Across the listing below, count the lines containing "labels". Give nothing but the number.

* [The input]:
◇ ◇ ◇ ◇
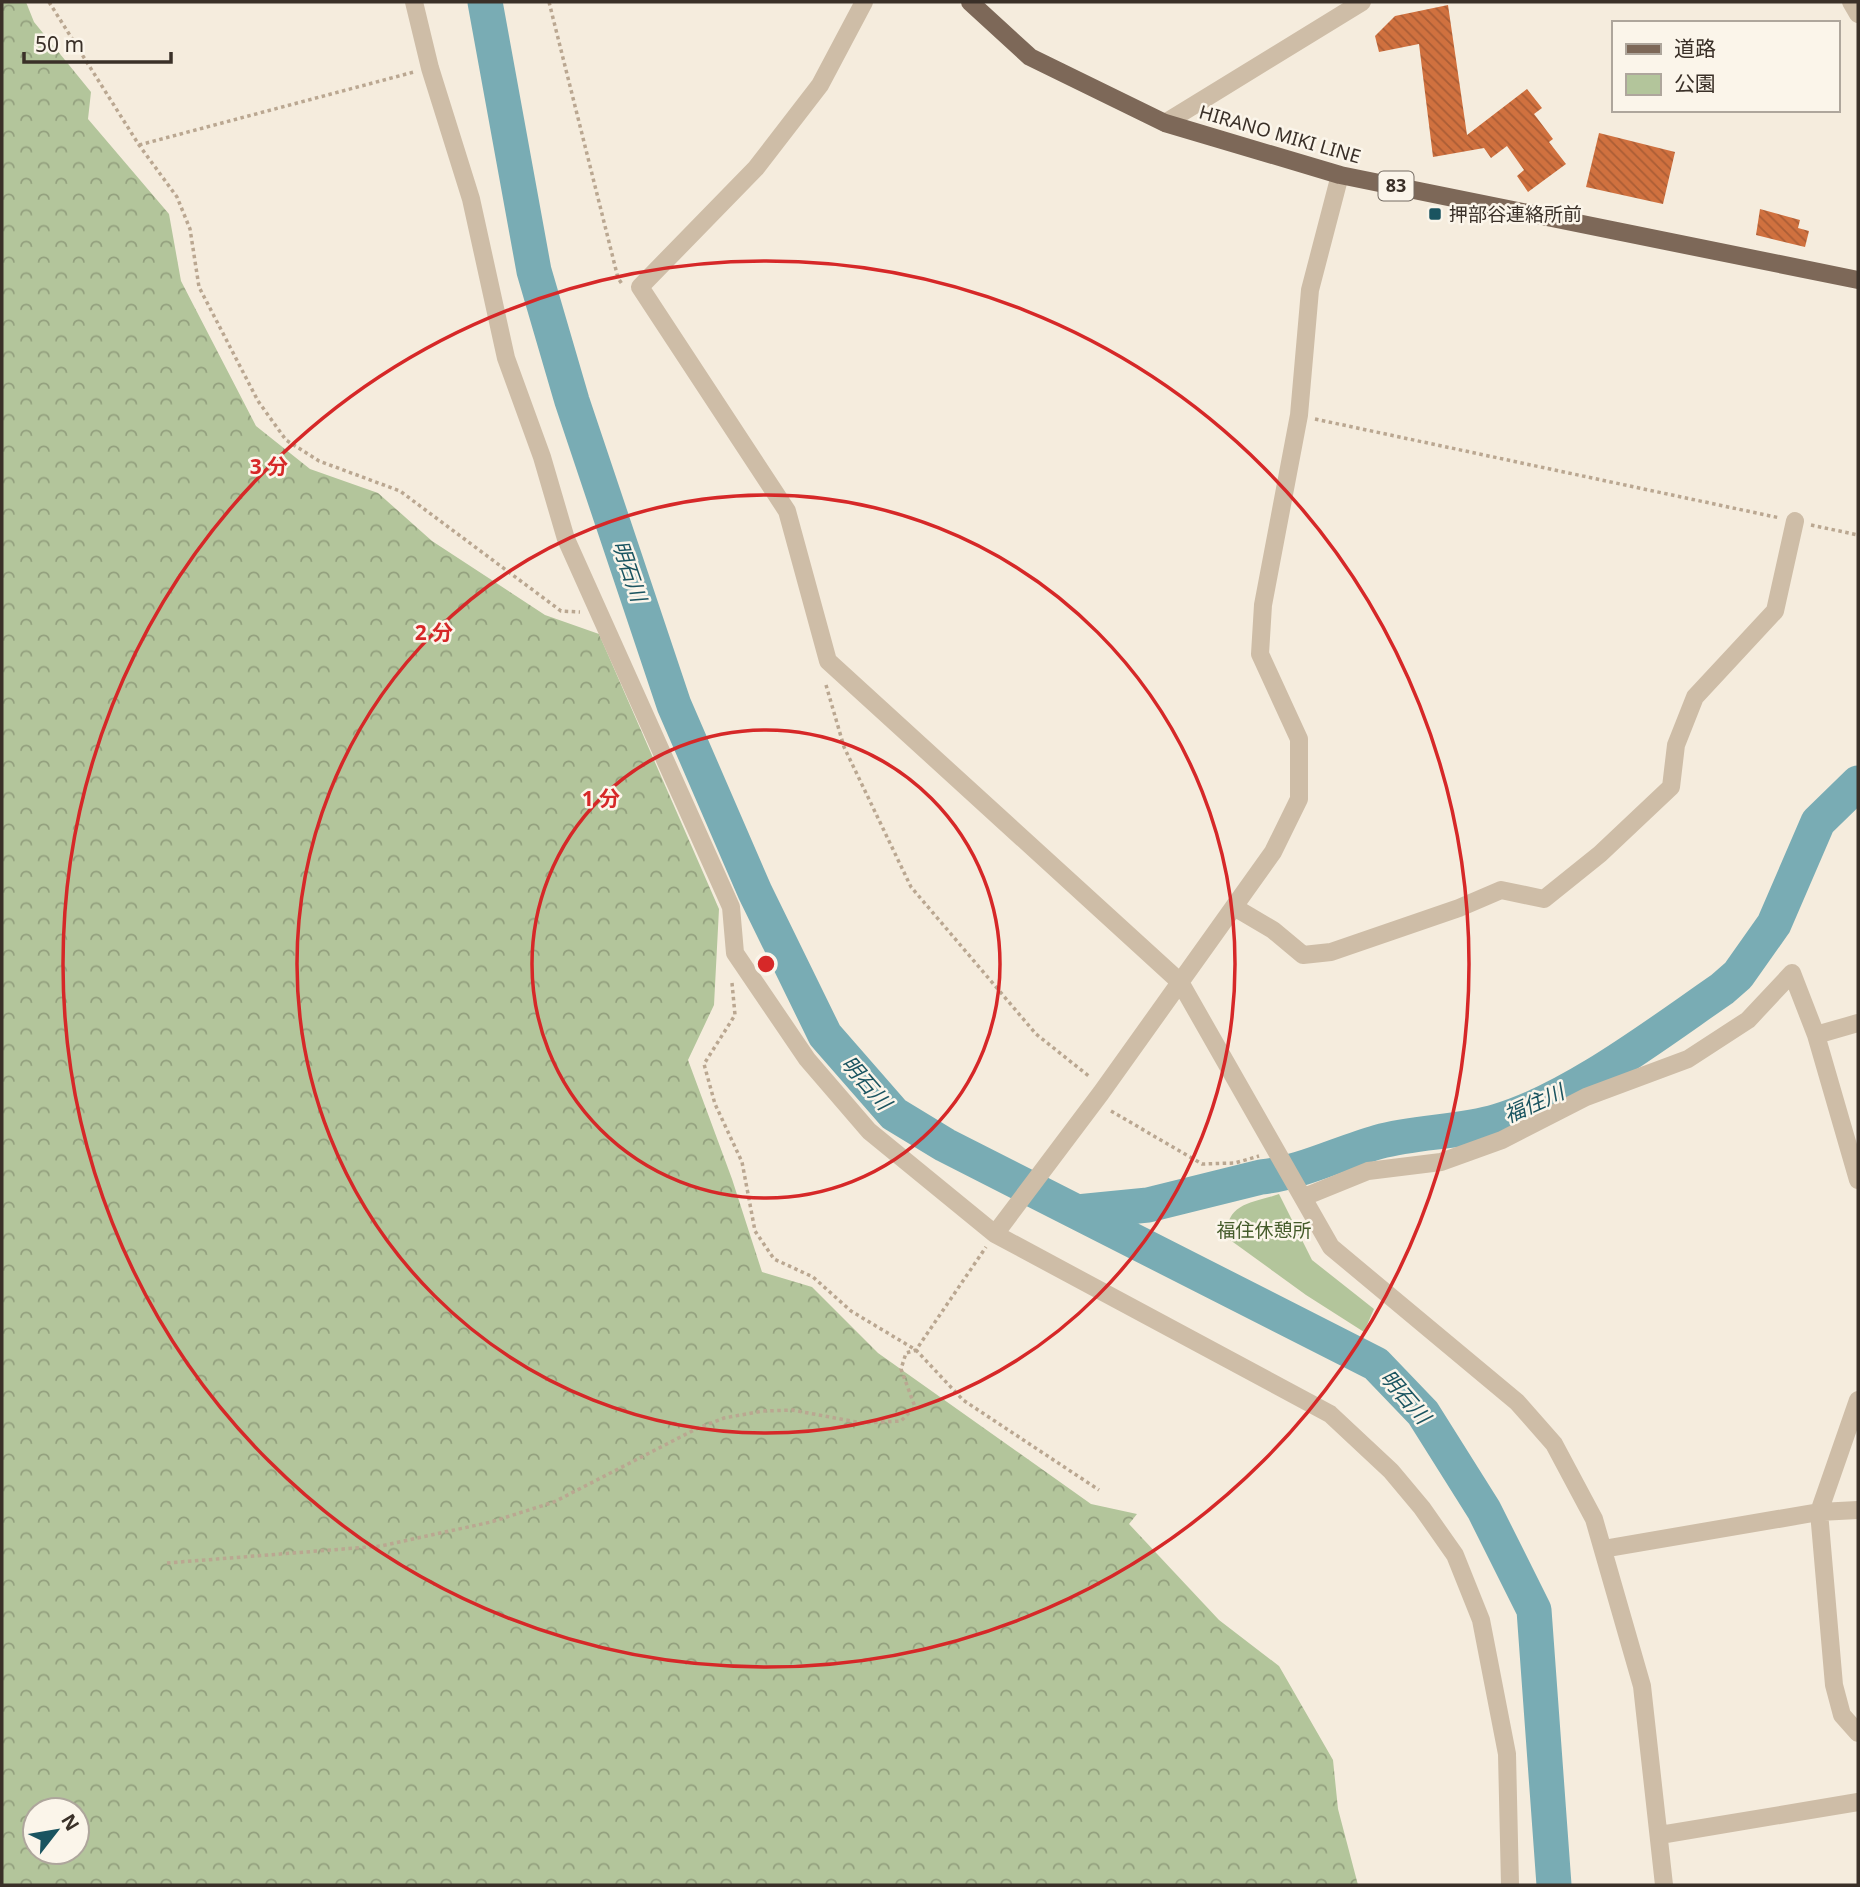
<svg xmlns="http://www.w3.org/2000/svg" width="1860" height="1887" font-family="'Noto Sans','Noto Sans JP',sans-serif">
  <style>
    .forest { fill: url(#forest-crowns); fill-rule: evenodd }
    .park { fill: #b3c59b }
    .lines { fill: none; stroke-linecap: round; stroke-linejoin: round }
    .river { stroke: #79acb4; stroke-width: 35 }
    .building { fill: url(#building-back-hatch) }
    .path { stroke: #baa791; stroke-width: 3.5; stroke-dasharray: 3.5 3.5; stroke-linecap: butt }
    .minor { stroke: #cebda7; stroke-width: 18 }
    .major { stroke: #7d6858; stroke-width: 18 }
    .ring { fill: none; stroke: #d62828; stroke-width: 3.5 }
    .poi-dot { fill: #1a5460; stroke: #fbf5ea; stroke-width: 2.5 }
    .labels { text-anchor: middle; stroke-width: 5; stroke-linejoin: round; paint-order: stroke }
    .shield { fill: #fbf5ea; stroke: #746b62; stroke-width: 2 }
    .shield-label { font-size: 18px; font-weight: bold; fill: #3a3028 }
    .street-label { font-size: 19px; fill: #3a3028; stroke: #fbf5ea }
    .poi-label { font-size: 19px; fill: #3a3028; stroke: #fbf5ea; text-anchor: start }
    .park-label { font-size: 19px; fill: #445b2a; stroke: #fbf5ea }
    .water-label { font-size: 21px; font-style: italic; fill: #1a5460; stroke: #fbf5ea }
    .centre { fill: #d62828; stroke: #fbf5ea; stroke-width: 3.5 }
    .ring-label { font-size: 21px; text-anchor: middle; font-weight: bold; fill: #d62828; stroke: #fbf5ea; stroke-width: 5; stroke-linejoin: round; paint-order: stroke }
  </style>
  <defs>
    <pattern id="forest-crowns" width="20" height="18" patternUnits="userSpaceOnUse" patternTransform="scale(1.75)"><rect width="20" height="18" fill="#b3c59b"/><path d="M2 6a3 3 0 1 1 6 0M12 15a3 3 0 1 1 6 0" fill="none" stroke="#93a07e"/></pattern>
    <pattern id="building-back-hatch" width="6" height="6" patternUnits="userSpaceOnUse" patternTransform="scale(1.75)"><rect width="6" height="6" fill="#d0713f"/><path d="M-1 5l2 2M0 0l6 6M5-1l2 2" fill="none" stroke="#aa5d35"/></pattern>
  </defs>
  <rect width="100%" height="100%" fill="#f5ecdd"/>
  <path class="forest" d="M2,2H26L34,22L91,92L88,119L169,214L181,281L256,426L310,469L378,493L432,541L545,615L599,634L719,909L714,1005L688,1060L732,1179L762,1272L812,1287L878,1353L1091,1504L1137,1514L1129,1524L1219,1620L1279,1666L1333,1760L1338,1809L1358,1885H2ZM35,1810H77V1852H35Z"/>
  <path class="park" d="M1279,1194L1312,1260L1374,1309L1364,1332L1306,1295L1226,1237C1227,1202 1251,1204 1279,1194Z"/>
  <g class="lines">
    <path class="river" d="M485,2L534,271L572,401L674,705L755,892L825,1035L894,1114L945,1145L1376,1364L1423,1413L1484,1510L1534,1610L1554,1885
      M1077,1212L1148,1205L1261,1177C1301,1173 1339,1153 1378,1142C1417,1131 1459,1133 1498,1121C1572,1099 1658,1033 1722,989L1738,975L1774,924L1818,822L1858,783"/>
  </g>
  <path class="building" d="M1448,5L1467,135L1527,89L1542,108L1534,114L1553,139L1549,142L1566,164L1528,192L1517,176L1524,170L1507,146L1491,158L1484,148L1433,157L1419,44L1379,52L1375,36L1395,16Z
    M1599,133L1675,152L1663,204L1586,187Z
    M1760,209L1800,220L1798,228L1809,231L1805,247L1756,235Z"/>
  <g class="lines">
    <path class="path" d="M49,2L139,145L177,197L190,229L199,287L258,401L286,440L319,461L400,491L561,611L580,612
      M549,2L618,278L622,284
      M139,145L414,72
      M1315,419L1780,518
      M1811,525L1858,535
      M826,685L844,747L911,887L1036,1034L1090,1077
      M732,983L735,1015L704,1064L715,1104L742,1162L755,1231L774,1259L813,1277L851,1311L916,1350L963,1400L1099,1490
      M1111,1111L1202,1164L1235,1163L1259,1156
      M167,1563L381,1546L491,1522L554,1502L696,1429L724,1418L763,1411L792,1410L862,1423L901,1421L915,1407L901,1369L906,1353L916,1350L986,1247"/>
    <path class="minor" d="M414,2L430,68L471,199L506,358L542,457L566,539L731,907L735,953L807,1059L869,1131L995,1234L1330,1414L1391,1471L1422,1508L1455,1555L1481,1620L1507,1754L1510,1885
      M864,2L820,85L756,168L640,287L787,511L828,661L1180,982L1331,1247L1517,1402L1554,1444L1594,1519L1642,1686L1664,1885
      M1851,2L1858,14
      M1165,123L1362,2
      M1234,907L1273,930L1303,955L1331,952L1459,908L1501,890L1544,899L1600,854L1671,787L1676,745L1695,697L1775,611L1795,521
      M1816,1035L1858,1023
      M1304,1197L1368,1171L1441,1162L1502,1140L1586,1097L1688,1059L1748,1020L1792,973L1816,1035L1858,1180
      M995,1234L1101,1093L1273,852L1299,799V739L1260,654L1263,605L1299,415L1310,290L1340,175
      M1858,1400L1819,1512L1834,1685L1842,1715L1858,1733
      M1603,1549L1819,1512L1858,1510
      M1660,1835L1858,1802"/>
    <path class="major" d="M970,2L1030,57L1165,123L1340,175L1858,280"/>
  </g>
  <g class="ring">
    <circle cx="766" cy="964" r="234"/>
    <circle cx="766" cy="964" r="469"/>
    <circle cx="766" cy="964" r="703"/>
  </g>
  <rect class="poi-dot" x="1428" y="207" width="14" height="14" rx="3.5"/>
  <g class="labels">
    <rect class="shield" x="1378.5" y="171.5" width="35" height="29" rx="5"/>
    <g class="shield-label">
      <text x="1396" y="192">83</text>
    </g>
    <g class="street-label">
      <text transform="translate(1280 134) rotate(16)" y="7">HIRANO MIKI LINE</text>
    </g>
    <g class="poi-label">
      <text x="1449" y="221">押部谷連絡所前</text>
    </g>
    <g class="park-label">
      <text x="1264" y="1237">福住休憩所</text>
    </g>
    <g class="water-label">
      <text transform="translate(629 571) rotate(71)" y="7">明石川</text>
      <text transform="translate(866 1083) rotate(49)" y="7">明石川</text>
      <text transform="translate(1534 1104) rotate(-24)" y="7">福住川</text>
      <text transform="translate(1405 1397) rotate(49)" y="7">明石川</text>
    </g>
  </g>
  <circle cx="766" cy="964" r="10" class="centre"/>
  <g class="ring-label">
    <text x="269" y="474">3 分</text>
    <text x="434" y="640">2 分</text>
    <text x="601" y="806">1 分</text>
  </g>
  <rect width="1860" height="1887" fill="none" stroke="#3a3028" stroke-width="7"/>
  <rect x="1612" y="21" width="228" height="91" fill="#fbf5ea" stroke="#aea69c" stroke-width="2"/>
  <rect x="1626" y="44" width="35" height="10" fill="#7d6858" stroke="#aea69c" stroke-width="2"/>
  <text x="1674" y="56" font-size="21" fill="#3a3028">道路</text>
  <rect x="1626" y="74" width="35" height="21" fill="#b3c59b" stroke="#aea69c" stroke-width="2"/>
  <text x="1674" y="91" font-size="21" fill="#3a3028">公園</text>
  <g transform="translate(56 1831) rotate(59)"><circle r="33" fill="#fbf5ea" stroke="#aea69c" stroke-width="2"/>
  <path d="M0-5L12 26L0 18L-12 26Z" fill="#1a5460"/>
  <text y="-10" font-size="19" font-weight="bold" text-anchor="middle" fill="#3a3028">N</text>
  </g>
  <path d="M24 52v10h147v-10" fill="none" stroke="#3a3028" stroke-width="3.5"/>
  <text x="35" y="52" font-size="21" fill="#3a3028" stroke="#fbf5ea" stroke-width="5" paint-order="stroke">50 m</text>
</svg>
◇ ◇ ◇ ◇
* [Response to the task]: 2